老槐树下的石凳还留着昨夜的露水,王婶攥着那张皱巴巴的相亲名单,指节泛白。名单上三十七个名字,像三十七颗被岁月磨圆的石子,在村头晒谷场的烈日下泛着微光。她想起二十年前自己出嫁时,父亲牵着毛驴送她到村口,如今轮到儿子娶亲,却要举全村之力凑够"三金一车"——金项链要够粗,轿车得是四轮驱动,连媒婆的鞋底都磨薄了三寸。
村东头的李家小子,在城里送了五年外卖,攒下的钱刚够翻新老宅的瓦片。他站在自家漏雨的偏房里,望着墙上泛黄的婚纱照——那是表姐结婚时借来挂的样片。照片里新娘的婚纱拖尾扫过红地毯,像一片不会融化的雪。他摸出手机,相亲群里又弹出新消息:"二婚带娃,要求县城有房。"手指悬在屏幕上久久没有落下,窗外的蝉鸣突然变得刺耳。
镇上的婚介所成了最热闹的地方。玻璃橱窗里贴满征婚启事,A4纸边缘卷起像干枯的树叶。穿碎花裙的老板娘叼着烟,把二婚女性的资料放在最显眼的位置:"现在城里姑娘要彩礼二十万起,这些姐姐知冷知热,会过日子。

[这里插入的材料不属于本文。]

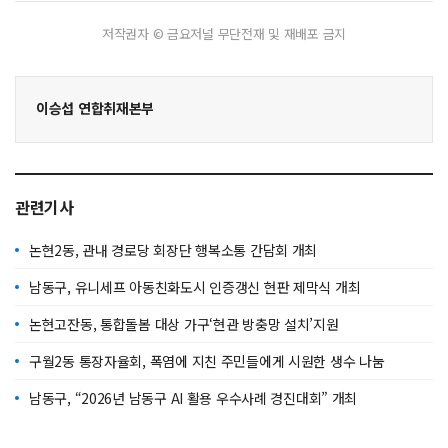
저작권자 © 금요저널 무단전재 및 재배포 금지
이승섭 연합취재본부
관련기사
논현2동, 관내 경로당 회장단 행복소통 간담회 개최
남동구, 유니세프 아동친화도시 인증갱신 현판 제막식 개최
논현고잔동, 통합돌봄 대상 가구‘현관 방충망 설치’지원
구월2동 통장자율회, 폭염에 지친 주민들에게 시원한 생수 나눔
남동구, “2026년 남동구 AI 활용 우수사례 경진대회” 개최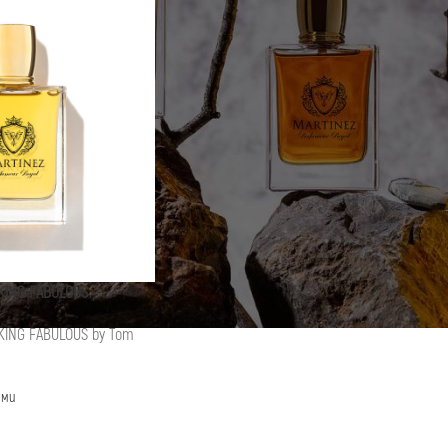
KING FABULOUS
KING FABULOUS by Tom
юми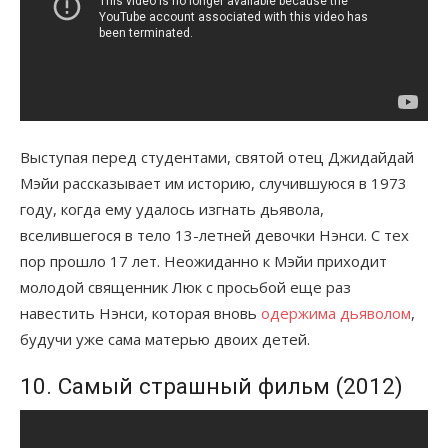
Выступая перед студентами, святой отец Джидайдай
Мэйи рассказывает им историю, случившуюся в 1973
году, когда ему удалось изгнать дьявола,
вселившегося в тело 13-летней девочки Нэнси. С тех
пор прошло 17 лет. Неожиданно к Мэйи приходит
молодой священник Люк с просьбой еще раз
навестить Нэнси, которая вновь
одержима дьяволом
,
будучи уже сама матерью двоих детей.
10. Самый страшный фильм (2012)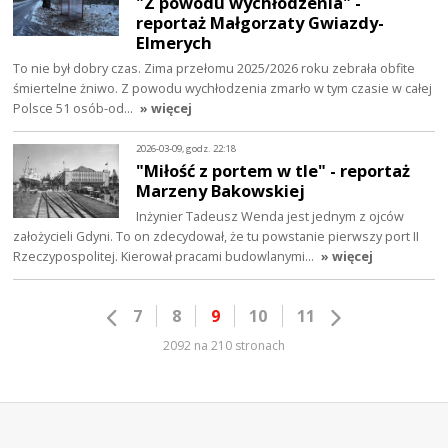
"Z powodu wychłodzenia" -
reportaż Małgorzaty Gwiazdy-
Elmerych
To nie był dobry czas. Zima przełomu 2025/2026 roku zebrała obfite
śmiertelne żniwo. Z powodu wychłodzenia zmarło w tym czasie w całej
Polsce 51 osób-od…
» więcej
2026-03-09, godz. 22:18
"Miłość z portem w tle" - reportaż
Marzeny Bakowskiej
Inżynier Tadeusz Wenda jest jednym z ojców
założycieli Gdyni. To on zdecydował, że tu powstanie pierwszy port II
Rzeczypospolitej. Kierował pracami budowlanymi…
» więcej
7
8
9
10
11
2092 na 210 stronach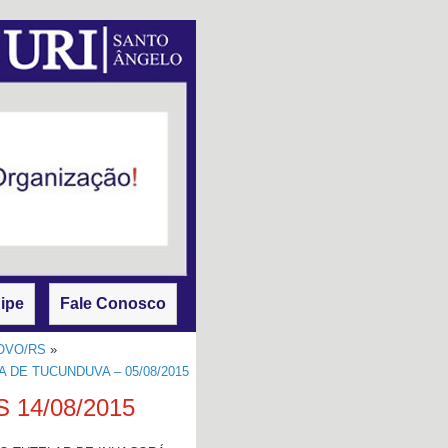
ipe
Fale Conosco
OVO/RS
»
DE TUCUNDUVA – 05/08/2015
 14/08/2015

"角落里坐着个穿工装的男人,安全帽上的泥点还没擦净,他盯着某张资料上"擅长农活"的字样,喉结上下滚动。窗外飘来烤红薯的香气,混着打印机吐纸的油墨味,在空调冷气里凝成一团模糊的雾。
张大爷蹲在田埂上抽旱烟,烟锅里的火星明明灭灭。他想起儿子第一次带女朋友回家,女孩穿着白裙子踩过泥地,鞋跟陷进土里拔不出来。后来那姑娘再没出现过,只托人捎来句话:"至少要在县城买套房。"如今他每天天不亮就下地,把卖粮食的钱一张张抚平,叠成整齐的小方块塞进铁盒。铁盒里躺着张泛黄的存折,密码是儿子的生日,余额数字增长得比地里的野草还慢。
婚宴上的唢呐声总在黄昏响起。新郎穿着租来的西装,袖口磨得发亮。新娘的红盖头被风吹起一角,露出眼角细密的皱纹——她怀里抱着熟睡的孩子,那是前段婚姻留下的印记。宾客们举着塑料杯碰酒,酒液溅在一次性桌布上,洇开深色的痕迹。有人小声议论:"二婚的更懂得疼人。"话音未落就被鞭炮声淹没,红纸屑像一场迟到的雪,落在新人交握的手上。

深夜的村道寂静无声。李家小子独自走在回家的路上,手机屏幕在黑暗里亮着,显示着未发送的短信:"要不,我们试试?"月光把他的影子拉得很长,像株被风吹弯的玉米杆。远处传来狗吠,他裹紧了起球的外套,突然想起母亲今早塞给他的存折——那是她攒了半辈子的养老钱,密码是他的生日。
当城市里的年轻人讨论着"丁克"和"不婚主义",这片土地上的爱情仍在用最原始的方式生长。它藏在母亲纳的千层底里,在父亲抽的旱烟袋中,在相亲时那杯放凉了的茶水里。那些被现实磨出茧子的手掌,依然在寻找另一双温暖的手;那些被岁月刻下皱纹的脸庞,仍在期待一个会心的微笑。或许爱情从来不是轰轰烈烈的誓言,而是寒夜里有人为你留的那盏灯,是饭桌上永远热着的那碗汤。

村口的老槐树又抽新芽了。王婶把新的相亲名单贴在树干上,风一吹,纸页哗啦啦作响。名单最下方有行小字:"二婚无孩,会做手工面。"她拍了拍树皮上的尘土,转身时看见李家小子站在不远处,手里攥着张皱巴巴的纸条。春日的阳光穿过枝叶,在他们之间洒下斑驳的光影,像极了那些说不出口的心事。